ESA Approves Mars Mission Despite Disappointing Schiaparelli Lander Crash
The Schiaparelli lander may have suffered a disappointing crash, but that does not mean Europe is giving up on its Mars mission.
The European Space Agency's space mission is $430 million over budget. It asked for additional funds from various countries in Europe. On Dec. 2, member states approved a total of $480 million in funding for the agency's ExoMars mission, even after a test lander crashed in October.
The European-Russian ExoMars program launched a gas-sniffing orbiter (Trace Gas Orbiter) and the Schiaparelli test lander to Mars this year to search for past and present signs of life. These will also lay the groundwork for a rover that is set to launch in 2020, Reuters reports.
The Schiaparelli lander, however, crashed after a software glitch caused it to detach its parachute more than 2 miles above the Red planet's surface.
Experts Remained Optimistic
"We will have learned much from Schiaparelli that will directly contribute to the second ExoMars mission," David Parker, ESA's Director of Human Spaceflight and Robotic said in a statement, as reported by Nature.

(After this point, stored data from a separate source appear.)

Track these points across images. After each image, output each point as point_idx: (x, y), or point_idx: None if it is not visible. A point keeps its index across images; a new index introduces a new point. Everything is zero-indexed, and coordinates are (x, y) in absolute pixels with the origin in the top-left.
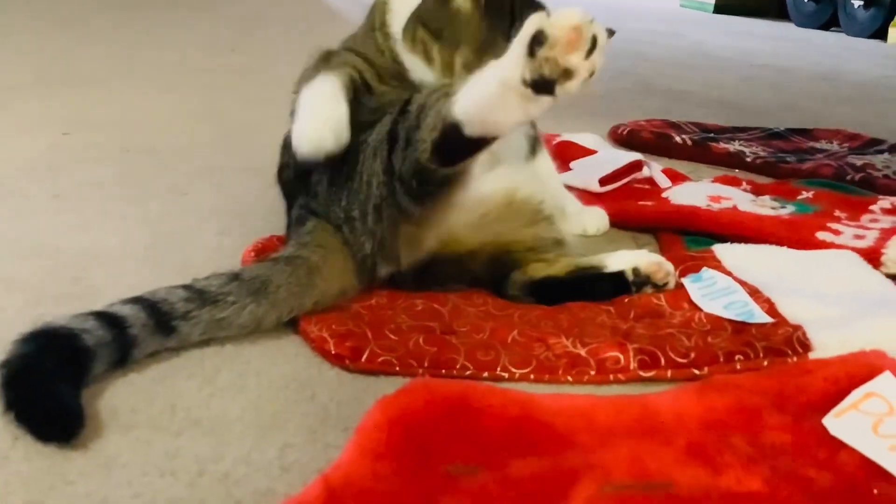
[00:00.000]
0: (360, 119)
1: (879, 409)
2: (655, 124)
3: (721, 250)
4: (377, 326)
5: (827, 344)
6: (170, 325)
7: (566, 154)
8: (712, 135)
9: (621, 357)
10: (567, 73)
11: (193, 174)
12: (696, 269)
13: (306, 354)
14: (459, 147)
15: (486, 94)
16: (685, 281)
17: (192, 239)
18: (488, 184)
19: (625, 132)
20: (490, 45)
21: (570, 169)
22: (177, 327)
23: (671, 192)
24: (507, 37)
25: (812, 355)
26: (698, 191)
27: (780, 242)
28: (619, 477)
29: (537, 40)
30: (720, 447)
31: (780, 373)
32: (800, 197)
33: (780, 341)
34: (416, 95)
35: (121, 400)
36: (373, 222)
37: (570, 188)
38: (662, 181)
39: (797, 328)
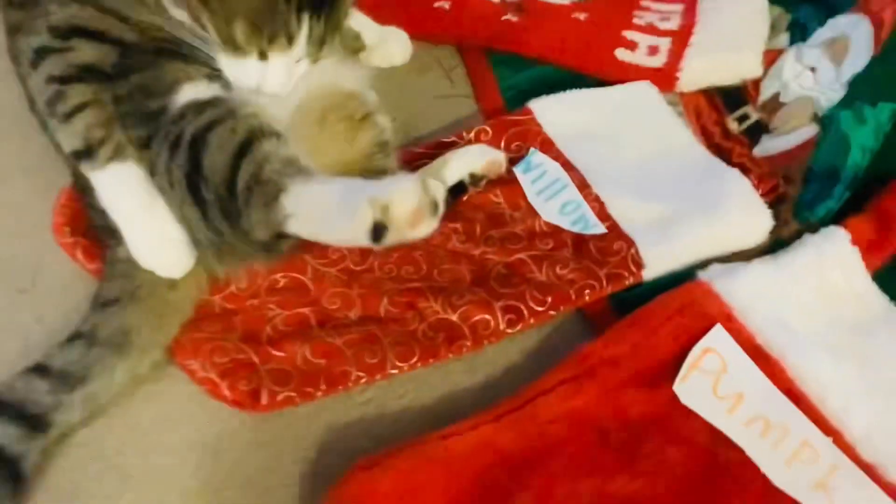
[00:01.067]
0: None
1: (716, 367)
2: None
3: (539, 110)
4: (255, 339)
5: (655, 261)
6: (45, 422)
7: None
8: None
9: (490, 320)
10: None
11: None
12: (521, 139)
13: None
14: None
15: (321, 226)
16: (517, 171)
17: None
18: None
19: None
20: (269, 12)
21: None
22: (53, 420)
23: None
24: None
25: (644, 273)
26: None
27: (582, 67)
28: None
29: (378, 229)
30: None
31: (632, 339)
32: None
33: (618, 263)
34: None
35: None
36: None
37: None
38: None
39: (630, 244)
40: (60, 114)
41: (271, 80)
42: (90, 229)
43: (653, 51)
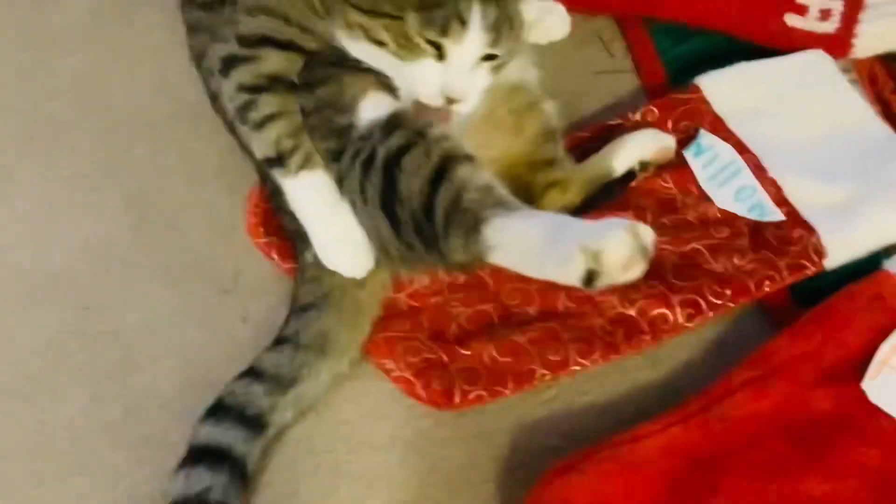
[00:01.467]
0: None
1: None
2: None
3: (708, 86)
4: (442, 337)
5: (837, 249)
6: (263, 423)
7: None
8: None
9: (669, 314)
10: None
11: None
12: (689, 119)
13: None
14: None
15: (524, 261)
16: (687, 156)
17: None
18: None
19: None
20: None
21: None
22: (271, 421)
23: None
24: None
25: (825, 262)
26: None
27: (749, 34)
28: None
29: (590, 276)
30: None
31: (818, 335)
32: None
33: (798, 252)
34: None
35: None
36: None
37: None
38: None
39: (811, 231)
40: (252, 122)
41: (458, 81)
42: (282, 229)
43: (825, 15)
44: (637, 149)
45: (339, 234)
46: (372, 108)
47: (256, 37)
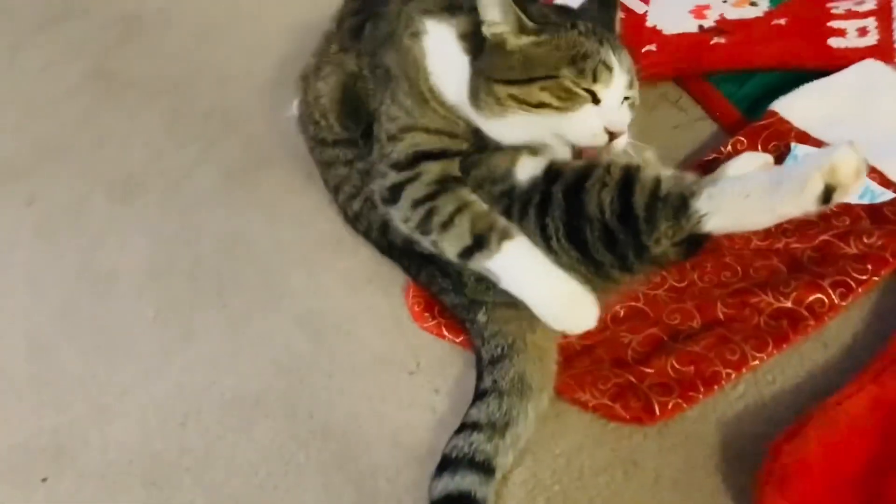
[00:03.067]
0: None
1: None
2: None
3: (784, 109)
4: (623, 363)
5: None
6: (490, 467)
7: None
8: None
9: (824, 297)
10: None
11: None
12: (776, 139)
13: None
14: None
15: (749, 213)
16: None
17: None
18: None
19: None
20: (581, 50)
21: None
22: (497, 464)
23: (656, 19)
24: (582, 33)
25: None
26: (677, 7)
27: (801, 64)
28: None
29: (828, 192)
30: None
31: None
32: None
33: None
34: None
35: None
36: None
37: None
38: (637, 5)
39: None
40: (438, 226)
41: (616, 117)
42: (444, 311)
43: (862, 32)
44: (742, 169)
45: (561, 291)
46: (529, 168)
47: (409, 157)
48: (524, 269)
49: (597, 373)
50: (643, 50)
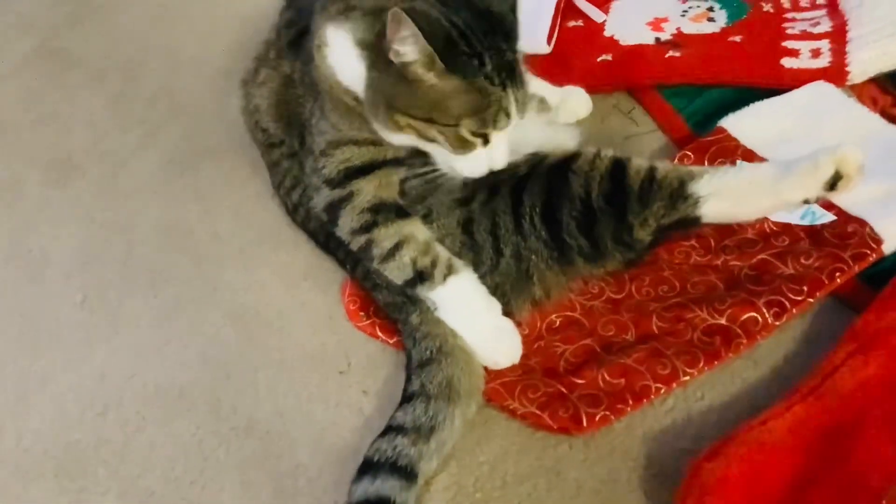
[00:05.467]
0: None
1: None
2: None
3: (732, 126)
4: (554, 373)
5: (891, 234)
6: (413, 473)
7: None
8: None
9: (758, 316)
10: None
11: None
12: (722, 155)
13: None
14: (681, 228)
15: (749, 198)
16: None
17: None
18: None
19: None
20: (485, 100)
21: None
22: (420, 470)
23: (613, 29)
24: (488, 76)
25: (884, 247)
26: (635, 18)
27: (753, 82)
28: None
29: (835, 179)
30: None
31: None
32: None
33: (857, 243)
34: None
35: None
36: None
37: None
38: (595, 14)
39: (863, 224)
40: (378, 258)
41: (499, 157)
42: (379, 311)
43: (815, 53)
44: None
45: (493, 327)
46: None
47: (341, 174)
48: (464, 303)
49: (527, 381)
50: (598, 59)
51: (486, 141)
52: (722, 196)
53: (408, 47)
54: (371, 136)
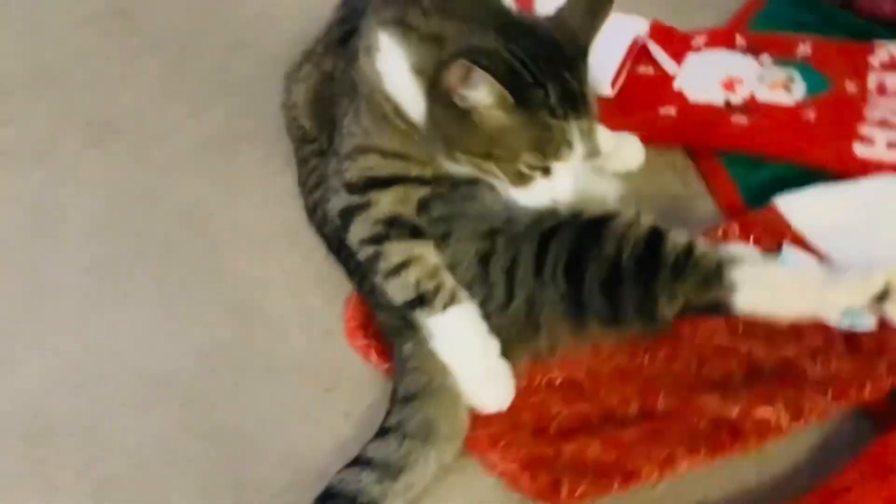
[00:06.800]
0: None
1: None
2: None
3: (786, 206)
4: (544, 434)
5: None
6: None
7: None
8: None
9: (771, 417)
10: None
11: None
12: (769, 236)
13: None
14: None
15: (789, 296)
16: None
17: None
18: None
19: None
20: (546, 133)
21: None
22: None
23: (683, 82)
24: (551, 108)
25: None
26: (708, 74)
27: (820, 163)
28: None
29: (885, 292)
30: None
31: None
32: (799, 53)
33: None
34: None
35: None
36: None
37: None
38: (668, 65)
39: None
40: (383, 272)
41: (563, 189)
42: (379, 334)
43: (892, 146)
44: None
45: (486, 367)
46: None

If the mission is successful, the rover will be the first time for Europe or Russia to operate on Mars' surface. The robot is designed to dig down to a depth where signs of ancient life could be detected as these were preserved from the harsh radiation present on the planet.
Other Projects Funded
Apart from the ExoMars mission, ESA member states also committed to supporting the International Space Station (ISS) by approving about €1 billion or $1.05 billion. This is to remain as part of the project until 2024, from the current agreement of 2020.
The ministers also agreed to finance plans for ESA and Roscosmos to work together on a Moon spacecraft, called the Russian Luna 27 lander. In preparing for the mission, ESA will spend about $3.16 million in order to carry out all the needed work for the mission to meet the scheduled completion by 2020.
"At this summit, Ministers in charge of space matters have declared support for ESA's Director General's vision for Europe in space and the role and development of ESA: now the Space 4.0i era can start with ESA committing to inform, innovate, interact and inspire," ESA said in a press release.
"And, building on commercialization, participation, digitalization, jobs and growth, the concept of "United Space in Europe" will soon become a reality," it added.